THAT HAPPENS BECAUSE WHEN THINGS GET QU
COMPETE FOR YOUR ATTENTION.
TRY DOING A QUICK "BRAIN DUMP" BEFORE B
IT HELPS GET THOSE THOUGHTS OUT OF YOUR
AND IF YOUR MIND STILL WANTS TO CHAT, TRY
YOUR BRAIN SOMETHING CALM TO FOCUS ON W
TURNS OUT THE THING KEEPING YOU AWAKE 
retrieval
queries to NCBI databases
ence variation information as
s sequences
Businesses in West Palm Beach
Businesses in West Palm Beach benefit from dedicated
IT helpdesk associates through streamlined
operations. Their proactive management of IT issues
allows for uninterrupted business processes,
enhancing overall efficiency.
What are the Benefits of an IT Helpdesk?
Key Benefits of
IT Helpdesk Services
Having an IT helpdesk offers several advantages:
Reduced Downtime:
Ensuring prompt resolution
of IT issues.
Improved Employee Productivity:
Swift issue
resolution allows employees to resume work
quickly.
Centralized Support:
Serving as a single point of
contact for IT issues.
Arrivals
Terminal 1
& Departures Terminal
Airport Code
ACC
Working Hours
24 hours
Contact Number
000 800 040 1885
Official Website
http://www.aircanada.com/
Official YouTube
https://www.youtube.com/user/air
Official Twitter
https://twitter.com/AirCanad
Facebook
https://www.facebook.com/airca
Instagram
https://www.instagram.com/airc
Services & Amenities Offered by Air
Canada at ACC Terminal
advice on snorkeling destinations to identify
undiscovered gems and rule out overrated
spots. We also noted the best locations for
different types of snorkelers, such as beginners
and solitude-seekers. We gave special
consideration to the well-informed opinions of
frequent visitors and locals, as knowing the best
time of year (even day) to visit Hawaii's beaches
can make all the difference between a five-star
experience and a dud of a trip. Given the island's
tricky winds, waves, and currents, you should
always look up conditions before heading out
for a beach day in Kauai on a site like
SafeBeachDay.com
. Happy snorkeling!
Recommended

*To-do item*
Starting at the top of the listing and ending at the line containing "queries to NCBI databases", turn those lines into a JSON list of strings, one string per line, leaving out any blank lines.

*Output*
[
  "THAT HAPPENS BECAUSE WHEN THINGS GET QU",
  "COMPETE FOR YOUR ATTENTION.",
  "TRY DOING A QUICK \"BRAIN DUMP\" BEFORE B",
  "IT HELPS GET THOSE THOUGHTS OUT OF YOUR",
  "AND IF YOUR MIND STILL WANTS TO CHAT, TRY",
  "YOUR BRAIN SOMETHING CALM TO FOCUS ON W",
  "TURNS OUT THE THING KEEPING YOU AWAKE ",
  "retrieval",
  "queries to NCBI databases"
]